Quarta-feira à noite, estive na UFRJ, na Praia Vermelha, dando uma palestra para estudantes de comunicação. E eu disse a eles, entre outras coisas, que, graças a Deus, nunca tinha ficado numa empresa tempo suficiente para fazer uma promissora carreira.
Não sei se os professores e diretores sabem o que eu falo para os alunos. Também não sei se me deixariam continuar falando com eles, se soubessem, ou, quem sabe, dependendo dos professores, pediriam que eu falasse mais vezes... Inventei uma palestra nova: “autoridade humanística e eficácia criativa”. E clamei: “menos Kotler! Mais Machado de Assis! Mais Nelson Rodrigues!” E digo agora: “Menos TI e mais tesão!”. Foi bom contar um pouco da história do David Ogilvy para os estudantes: casualmente eu tinha dado uma pesquisada sobre ele para escrever o editorial desta semana, comemorativo aos 60 anos de fundação da agência.

[DADOS REGISTRADOS]
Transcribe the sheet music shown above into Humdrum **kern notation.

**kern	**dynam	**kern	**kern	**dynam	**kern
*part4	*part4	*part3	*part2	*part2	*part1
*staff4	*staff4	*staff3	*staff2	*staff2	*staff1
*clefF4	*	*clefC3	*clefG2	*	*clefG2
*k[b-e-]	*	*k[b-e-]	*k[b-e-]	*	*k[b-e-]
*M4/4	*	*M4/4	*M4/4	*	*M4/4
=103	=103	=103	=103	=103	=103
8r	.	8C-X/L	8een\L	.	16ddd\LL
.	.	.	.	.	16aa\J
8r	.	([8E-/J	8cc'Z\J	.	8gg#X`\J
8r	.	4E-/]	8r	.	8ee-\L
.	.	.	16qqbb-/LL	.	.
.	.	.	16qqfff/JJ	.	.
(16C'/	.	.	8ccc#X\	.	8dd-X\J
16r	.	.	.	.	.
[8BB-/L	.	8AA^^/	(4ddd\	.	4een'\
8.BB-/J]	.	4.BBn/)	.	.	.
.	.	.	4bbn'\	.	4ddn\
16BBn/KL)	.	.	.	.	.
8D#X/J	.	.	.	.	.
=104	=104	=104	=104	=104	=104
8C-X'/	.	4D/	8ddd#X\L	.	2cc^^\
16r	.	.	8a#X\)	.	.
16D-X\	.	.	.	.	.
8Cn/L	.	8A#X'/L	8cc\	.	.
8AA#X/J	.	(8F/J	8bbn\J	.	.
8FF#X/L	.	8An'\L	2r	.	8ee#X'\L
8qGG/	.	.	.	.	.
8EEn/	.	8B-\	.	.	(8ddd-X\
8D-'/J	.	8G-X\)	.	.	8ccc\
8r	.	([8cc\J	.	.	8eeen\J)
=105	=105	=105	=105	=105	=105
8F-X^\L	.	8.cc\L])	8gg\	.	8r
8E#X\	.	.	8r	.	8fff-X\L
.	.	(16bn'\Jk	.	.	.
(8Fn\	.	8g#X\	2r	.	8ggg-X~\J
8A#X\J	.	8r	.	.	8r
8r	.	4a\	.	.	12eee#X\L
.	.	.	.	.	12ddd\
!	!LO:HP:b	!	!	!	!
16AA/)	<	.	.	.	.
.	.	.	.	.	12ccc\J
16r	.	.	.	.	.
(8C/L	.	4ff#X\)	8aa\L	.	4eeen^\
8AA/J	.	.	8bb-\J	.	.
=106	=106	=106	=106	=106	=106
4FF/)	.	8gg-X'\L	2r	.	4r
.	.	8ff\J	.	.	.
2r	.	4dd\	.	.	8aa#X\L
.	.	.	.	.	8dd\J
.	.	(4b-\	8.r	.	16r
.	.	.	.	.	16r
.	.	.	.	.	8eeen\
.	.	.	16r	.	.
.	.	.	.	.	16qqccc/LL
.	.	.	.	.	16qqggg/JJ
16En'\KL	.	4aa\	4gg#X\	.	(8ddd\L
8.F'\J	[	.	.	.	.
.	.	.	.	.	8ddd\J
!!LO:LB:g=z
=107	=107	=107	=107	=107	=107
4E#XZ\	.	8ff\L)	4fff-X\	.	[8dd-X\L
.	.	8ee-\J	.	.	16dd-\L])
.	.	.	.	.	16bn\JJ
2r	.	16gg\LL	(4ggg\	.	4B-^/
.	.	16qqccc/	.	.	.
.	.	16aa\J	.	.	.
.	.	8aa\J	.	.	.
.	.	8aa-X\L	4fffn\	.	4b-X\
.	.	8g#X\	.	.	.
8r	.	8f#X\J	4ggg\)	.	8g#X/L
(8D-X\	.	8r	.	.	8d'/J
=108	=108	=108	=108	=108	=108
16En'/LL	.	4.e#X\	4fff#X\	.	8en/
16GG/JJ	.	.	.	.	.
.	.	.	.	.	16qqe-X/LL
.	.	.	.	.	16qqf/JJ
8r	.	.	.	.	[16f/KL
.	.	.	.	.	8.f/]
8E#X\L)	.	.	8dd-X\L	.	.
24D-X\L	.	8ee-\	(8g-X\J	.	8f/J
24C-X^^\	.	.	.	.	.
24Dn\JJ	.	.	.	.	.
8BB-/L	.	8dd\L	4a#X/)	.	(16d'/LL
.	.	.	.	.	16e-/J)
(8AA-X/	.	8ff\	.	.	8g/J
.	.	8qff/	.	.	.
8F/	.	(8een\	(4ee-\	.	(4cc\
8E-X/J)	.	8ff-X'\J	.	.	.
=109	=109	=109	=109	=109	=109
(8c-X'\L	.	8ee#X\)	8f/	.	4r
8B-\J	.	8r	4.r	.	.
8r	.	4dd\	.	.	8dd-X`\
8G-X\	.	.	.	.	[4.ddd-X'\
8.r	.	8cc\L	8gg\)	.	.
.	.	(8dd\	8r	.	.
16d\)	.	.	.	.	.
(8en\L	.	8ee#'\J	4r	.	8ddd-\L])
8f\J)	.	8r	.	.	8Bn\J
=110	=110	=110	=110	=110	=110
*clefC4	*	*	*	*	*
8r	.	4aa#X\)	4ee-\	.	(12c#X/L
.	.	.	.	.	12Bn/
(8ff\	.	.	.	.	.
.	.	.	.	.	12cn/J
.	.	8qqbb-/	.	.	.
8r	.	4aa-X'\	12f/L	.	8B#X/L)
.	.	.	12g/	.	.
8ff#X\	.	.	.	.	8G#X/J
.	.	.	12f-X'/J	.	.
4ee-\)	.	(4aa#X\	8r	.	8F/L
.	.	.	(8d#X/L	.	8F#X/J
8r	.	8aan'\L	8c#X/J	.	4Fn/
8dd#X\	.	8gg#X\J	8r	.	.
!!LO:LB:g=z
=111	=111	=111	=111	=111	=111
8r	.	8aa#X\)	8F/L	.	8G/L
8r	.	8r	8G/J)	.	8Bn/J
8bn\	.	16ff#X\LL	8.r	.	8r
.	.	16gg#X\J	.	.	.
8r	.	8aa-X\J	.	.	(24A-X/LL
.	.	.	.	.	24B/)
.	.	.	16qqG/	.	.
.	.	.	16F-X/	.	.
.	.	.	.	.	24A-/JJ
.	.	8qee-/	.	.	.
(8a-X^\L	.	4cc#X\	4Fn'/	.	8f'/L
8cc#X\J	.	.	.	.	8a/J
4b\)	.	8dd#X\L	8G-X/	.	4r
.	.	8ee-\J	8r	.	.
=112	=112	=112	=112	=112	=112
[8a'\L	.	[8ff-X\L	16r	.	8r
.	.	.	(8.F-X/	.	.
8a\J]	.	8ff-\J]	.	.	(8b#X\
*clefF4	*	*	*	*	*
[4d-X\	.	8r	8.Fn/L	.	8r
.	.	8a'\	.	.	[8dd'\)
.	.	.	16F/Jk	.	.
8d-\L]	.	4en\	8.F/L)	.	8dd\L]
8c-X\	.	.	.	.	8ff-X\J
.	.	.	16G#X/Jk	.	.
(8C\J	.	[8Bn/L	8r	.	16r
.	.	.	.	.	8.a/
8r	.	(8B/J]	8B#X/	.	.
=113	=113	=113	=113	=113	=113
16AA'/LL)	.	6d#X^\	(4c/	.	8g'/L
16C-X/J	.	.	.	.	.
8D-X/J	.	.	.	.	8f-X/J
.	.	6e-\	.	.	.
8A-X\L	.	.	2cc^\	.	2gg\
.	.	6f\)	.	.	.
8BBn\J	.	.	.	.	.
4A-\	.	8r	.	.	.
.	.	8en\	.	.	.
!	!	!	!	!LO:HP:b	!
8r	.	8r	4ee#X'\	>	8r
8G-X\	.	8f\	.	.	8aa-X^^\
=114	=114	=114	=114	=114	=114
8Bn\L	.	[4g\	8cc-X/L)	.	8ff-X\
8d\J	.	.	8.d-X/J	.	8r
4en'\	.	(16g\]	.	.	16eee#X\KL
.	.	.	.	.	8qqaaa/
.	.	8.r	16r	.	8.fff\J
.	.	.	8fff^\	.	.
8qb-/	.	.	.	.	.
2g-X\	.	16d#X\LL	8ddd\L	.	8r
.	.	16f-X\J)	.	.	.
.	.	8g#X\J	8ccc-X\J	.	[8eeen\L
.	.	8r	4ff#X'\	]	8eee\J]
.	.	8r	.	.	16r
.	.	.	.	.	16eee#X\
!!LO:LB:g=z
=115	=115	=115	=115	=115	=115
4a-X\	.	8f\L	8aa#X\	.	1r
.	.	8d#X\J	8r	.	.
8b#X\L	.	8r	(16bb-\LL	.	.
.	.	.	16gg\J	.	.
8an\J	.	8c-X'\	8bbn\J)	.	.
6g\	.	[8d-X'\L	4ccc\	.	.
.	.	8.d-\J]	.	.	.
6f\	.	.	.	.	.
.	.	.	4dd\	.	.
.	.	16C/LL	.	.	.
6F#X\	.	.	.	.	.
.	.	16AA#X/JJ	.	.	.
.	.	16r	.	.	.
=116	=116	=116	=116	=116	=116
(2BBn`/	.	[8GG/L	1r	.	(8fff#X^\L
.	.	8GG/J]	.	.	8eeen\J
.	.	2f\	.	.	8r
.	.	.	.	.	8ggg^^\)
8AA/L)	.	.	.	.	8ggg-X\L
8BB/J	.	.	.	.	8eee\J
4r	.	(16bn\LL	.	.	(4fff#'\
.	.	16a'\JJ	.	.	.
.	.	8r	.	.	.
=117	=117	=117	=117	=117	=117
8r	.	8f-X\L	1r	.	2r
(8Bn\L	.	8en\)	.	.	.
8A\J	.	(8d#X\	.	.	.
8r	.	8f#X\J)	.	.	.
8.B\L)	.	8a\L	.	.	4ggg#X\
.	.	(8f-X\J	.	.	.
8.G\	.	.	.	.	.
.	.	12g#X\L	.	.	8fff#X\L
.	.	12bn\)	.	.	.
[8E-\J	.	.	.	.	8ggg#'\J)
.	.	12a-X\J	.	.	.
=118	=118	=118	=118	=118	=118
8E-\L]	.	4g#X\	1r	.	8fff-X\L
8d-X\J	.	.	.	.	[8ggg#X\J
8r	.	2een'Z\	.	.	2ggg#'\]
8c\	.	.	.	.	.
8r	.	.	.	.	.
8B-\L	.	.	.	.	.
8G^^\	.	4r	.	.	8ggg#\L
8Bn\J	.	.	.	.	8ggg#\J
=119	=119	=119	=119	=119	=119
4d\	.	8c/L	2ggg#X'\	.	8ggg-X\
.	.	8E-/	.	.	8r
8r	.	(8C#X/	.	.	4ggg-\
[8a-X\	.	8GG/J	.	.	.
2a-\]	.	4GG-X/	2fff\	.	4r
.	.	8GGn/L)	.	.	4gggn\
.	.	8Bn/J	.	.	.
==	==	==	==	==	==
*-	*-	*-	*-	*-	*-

[TAREFA ESCRITA]
Copie do documento de origem, sem alterar nada, o trecho que começa nas palavras "Quarta-feira à noite, estive" e termina depois de "fundação da agência.".

[RESPOSTA DO EXERCÍCIO]
Quarta-feira à noite, estive na UFRJ, na Praia Vermelha, dando uma palestra para estudantes de comunicação. E eu disse a eles, entre outras coisas, que, graças a Deus, nunca tinha ficado numa empresa tempo suficiente para fazer uma promissora carreira.
Não sei se os professores e diretores sabem o que eu falo para os alunos. Também não sei se me deixariam continuar falando com eles, se soubessem, ou, quem sabe, dependendo dos professores, pediriam que eu falasse mais vezes... Inventei uma palestra nova: “autoridade humanística e eficácia criativa”. E clamei: “menos Kotler! Mais Machado de Assis! Mais Nelson Rodrigues!” E digo agora: “Menos TI e mais tesão!”. Foi bom contar um pouco da história do David Ogilvy para os estudantes: casualmente eu tinha dado uma pesquisada sobre ele para escrever o editorial desta semana, comemorativo aos 60 anos de fundação da agência.